All companies must provide Companies House with an email address to which Companies House can send communications and expect them to come to the attention of a person acting on behalf of the company.
Incorporation and annual confirmation statements
When incorporating a new company, the subscribers must include a statement that the company is being formed for a lawful purpose. A company’s annual return must also include a statement that the company’s future activities will be lawful.

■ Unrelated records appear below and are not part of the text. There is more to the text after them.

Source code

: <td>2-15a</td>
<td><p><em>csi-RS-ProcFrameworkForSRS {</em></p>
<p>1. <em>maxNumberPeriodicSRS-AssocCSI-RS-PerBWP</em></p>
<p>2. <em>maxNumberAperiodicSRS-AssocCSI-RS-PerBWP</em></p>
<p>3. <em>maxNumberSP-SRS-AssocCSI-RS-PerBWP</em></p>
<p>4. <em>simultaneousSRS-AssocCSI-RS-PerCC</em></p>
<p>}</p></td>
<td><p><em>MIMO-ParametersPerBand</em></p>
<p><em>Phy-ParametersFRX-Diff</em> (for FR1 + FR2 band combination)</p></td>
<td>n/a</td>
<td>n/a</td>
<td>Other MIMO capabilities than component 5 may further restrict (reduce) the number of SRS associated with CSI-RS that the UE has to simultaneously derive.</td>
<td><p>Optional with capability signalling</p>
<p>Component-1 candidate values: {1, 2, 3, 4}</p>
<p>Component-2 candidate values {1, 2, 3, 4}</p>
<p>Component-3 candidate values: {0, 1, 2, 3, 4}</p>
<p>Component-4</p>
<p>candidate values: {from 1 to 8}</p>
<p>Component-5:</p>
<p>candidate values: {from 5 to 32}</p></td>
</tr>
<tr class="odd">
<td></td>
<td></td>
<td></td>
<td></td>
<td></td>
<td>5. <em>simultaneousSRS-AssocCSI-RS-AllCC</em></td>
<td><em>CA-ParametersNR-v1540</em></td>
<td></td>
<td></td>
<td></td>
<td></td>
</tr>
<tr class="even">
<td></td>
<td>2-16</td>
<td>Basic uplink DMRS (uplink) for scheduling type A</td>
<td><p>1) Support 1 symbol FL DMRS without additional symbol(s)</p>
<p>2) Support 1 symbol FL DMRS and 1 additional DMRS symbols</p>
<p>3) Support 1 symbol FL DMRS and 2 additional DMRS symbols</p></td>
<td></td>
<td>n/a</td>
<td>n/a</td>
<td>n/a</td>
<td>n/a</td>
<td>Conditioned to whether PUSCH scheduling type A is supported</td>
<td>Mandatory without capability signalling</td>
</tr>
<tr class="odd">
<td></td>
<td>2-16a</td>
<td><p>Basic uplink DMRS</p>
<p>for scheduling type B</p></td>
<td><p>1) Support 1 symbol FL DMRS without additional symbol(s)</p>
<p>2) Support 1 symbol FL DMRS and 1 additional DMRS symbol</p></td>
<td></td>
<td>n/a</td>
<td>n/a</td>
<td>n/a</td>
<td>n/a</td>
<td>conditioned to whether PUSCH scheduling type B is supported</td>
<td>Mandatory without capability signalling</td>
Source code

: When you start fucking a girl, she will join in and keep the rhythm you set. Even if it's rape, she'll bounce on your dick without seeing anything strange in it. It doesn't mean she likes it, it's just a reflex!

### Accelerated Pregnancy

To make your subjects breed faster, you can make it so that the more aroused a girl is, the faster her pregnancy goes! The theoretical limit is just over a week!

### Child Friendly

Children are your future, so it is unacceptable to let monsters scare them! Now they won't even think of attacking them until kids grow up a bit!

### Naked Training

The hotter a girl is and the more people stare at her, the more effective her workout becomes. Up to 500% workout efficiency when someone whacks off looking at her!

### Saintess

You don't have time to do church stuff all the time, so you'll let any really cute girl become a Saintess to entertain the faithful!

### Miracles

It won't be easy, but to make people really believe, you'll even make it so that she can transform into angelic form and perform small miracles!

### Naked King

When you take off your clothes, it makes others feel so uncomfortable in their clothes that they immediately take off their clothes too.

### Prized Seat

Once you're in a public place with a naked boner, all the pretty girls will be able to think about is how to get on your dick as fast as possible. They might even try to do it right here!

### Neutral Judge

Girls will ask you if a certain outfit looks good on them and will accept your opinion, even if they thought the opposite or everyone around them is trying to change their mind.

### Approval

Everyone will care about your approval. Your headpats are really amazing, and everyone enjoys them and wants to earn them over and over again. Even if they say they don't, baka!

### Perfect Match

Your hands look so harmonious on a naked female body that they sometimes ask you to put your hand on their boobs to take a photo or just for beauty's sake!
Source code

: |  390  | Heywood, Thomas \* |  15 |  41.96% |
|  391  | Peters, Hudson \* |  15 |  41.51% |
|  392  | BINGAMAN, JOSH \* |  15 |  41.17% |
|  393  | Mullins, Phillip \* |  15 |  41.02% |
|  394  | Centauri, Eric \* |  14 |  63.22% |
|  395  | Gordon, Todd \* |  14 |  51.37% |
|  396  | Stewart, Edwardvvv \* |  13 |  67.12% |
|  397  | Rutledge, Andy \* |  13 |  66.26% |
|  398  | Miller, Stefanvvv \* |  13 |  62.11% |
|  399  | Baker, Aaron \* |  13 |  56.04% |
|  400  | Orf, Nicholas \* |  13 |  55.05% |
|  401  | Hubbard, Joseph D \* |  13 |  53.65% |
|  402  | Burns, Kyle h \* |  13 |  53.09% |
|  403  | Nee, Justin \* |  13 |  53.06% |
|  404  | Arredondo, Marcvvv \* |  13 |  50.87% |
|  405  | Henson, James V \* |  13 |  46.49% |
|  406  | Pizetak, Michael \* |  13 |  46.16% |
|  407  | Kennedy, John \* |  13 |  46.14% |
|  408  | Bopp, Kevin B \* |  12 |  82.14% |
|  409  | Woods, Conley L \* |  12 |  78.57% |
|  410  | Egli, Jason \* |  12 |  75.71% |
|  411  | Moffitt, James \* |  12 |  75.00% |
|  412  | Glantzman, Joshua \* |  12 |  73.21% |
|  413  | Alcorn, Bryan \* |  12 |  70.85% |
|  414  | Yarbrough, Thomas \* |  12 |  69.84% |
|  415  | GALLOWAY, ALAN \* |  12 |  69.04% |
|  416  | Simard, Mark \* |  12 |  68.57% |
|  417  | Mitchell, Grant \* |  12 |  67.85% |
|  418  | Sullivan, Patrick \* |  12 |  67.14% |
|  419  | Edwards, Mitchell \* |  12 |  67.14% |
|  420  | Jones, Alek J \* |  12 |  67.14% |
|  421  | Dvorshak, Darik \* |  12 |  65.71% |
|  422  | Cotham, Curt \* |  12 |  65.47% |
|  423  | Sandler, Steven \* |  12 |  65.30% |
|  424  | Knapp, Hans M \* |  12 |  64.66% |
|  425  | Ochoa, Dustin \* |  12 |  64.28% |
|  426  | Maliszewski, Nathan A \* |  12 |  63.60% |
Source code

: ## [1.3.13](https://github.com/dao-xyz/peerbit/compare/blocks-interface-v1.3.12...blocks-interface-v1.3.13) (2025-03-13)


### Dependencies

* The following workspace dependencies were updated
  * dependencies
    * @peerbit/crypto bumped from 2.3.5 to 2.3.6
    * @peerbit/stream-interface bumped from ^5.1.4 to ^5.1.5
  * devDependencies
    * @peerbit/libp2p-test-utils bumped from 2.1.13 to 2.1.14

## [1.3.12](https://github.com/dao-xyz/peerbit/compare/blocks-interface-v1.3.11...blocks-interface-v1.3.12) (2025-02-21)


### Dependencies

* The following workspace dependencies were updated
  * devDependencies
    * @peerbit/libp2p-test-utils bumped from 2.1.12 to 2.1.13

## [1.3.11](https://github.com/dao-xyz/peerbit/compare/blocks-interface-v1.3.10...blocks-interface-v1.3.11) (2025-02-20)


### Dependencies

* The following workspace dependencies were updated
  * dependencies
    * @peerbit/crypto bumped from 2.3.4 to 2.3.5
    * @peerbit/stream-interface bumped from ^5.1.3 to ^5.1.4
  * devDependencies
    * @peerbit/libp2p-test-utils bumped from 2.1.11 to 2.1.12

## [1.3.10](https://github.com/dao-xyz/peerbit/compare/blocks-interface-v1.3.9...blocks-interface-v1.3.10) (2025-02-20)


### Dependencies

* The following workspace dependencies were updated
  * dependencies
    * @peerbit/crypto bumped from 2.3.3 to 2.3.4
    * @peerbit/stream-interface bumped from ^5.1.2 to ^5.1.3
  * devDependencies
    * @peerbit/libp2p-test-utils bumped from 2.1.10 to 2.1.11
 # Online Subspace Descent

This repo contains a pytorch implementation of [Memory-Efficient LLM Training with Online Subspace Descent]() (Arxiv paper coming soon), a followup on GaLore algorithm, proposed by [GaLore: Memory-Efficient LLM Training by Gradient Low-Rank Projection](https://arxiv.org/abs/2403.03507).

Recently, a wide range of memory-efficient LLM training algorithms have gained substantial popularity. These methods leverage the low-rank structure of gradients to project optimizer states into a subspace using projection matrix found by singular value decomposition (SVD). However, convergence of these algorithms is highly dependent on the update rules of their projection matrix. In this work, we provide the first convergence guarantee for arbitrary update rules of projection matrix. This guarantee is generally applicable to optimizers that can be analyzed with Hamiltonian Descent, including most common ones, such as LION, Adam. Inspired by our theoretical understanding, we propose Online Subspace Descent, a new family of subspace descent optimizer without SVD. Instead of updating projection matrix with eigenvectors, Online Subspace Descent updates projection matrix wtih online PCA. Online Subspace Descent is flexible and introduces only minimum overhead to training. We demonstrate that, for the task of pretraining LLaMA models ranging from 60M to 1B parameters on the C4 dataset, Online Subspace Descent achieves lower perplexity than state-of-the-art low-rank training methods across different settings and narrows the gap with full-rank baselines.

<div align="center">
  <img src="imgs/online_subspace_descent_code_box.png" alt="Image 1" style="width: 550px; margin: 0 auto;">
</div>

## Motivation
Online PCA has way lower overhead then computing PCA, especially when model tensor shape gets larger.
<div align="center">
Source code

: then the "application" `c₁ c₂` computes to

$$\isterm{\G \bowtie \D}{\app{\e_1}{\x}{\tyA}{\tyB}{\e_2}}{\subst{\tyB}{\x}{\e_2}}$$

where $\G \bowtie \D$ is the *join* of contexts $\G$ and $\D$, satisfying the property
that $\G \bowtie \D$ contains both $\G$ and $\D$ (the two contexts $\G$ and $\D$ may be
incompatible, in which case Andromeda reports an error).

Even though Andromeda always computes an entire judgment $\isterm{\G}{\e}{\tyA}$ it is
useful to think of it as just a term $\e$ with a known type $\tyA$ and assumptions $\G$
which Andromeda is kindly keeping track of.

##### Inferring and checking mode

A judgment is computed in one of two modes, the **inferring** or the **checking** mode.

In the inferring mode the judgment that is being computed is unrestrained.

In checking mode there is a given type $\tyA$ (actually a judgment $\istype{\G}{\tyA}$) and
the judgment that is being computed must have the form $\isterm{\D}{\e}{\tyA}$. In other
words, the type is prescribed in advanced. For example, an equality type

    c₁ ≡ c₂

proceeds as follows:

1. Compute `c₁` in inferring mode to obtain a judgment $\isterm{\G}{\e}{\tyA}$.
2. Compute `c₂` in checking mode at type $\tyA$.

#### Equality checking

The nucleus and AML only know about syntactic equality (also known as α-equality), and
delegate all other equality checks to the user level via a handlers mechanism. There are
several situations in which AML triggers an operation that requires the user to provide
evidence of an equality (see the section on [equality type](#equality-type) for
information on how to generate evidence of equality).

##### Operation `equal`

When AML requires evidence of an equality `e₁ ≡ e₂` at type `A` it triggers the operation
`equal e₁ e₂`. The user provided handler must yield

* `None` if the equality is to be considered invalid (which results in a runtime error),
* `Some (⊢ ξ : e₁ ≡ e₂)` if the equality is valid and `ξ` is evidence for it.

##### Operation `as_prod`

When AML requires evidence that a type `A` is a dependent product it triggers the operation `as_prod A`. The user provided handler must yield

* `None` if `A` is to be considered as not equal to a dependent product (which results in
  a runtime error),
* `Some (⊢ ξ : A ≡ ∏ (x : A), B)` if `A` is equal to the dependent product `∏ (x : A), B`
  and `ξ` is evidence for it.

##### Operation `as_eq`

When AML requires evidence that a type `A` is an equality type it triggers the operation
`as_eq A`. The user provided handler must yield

New ‘failure to prevent fraud’ offence
A large organisation will be liable under this new offence if it fails to prevent a specified fraud offence from being committed by its employee or agent, regardless of whether the organisation was aware of the misconduct, provided the fraud was intended to benefit the organisation or a person to whom services are provided on behalf of the organisation. There is a defence for organisations that have adequate fraud prevention procedures in place. For more information on the specified fraud offences and the organisations that will fall within scope, please read our alert here.
Looking ahead
Many of the reforms introduced by the ECCTA will be implemented through as-yet unpublished secondary legislation and will come into effect at a later date to allow companies time to prepare. Reforms likely to be implemented in early 2024 include the new powers granted to Companies House, the registered office and email address requirements, and the requirement for companies to submit a lawful purpose statement.
The additional compliance burden introduced by these reforms will likely impact the speed at which changes to a company’s register can be made and may impact the timing of transactions. As a result, companies should work closely with their company secretary (if appointed) and legal advisers to ensure that all information held by Companies House is up to date, and that they stand ready to comply with the various reforms as and when they are implemented.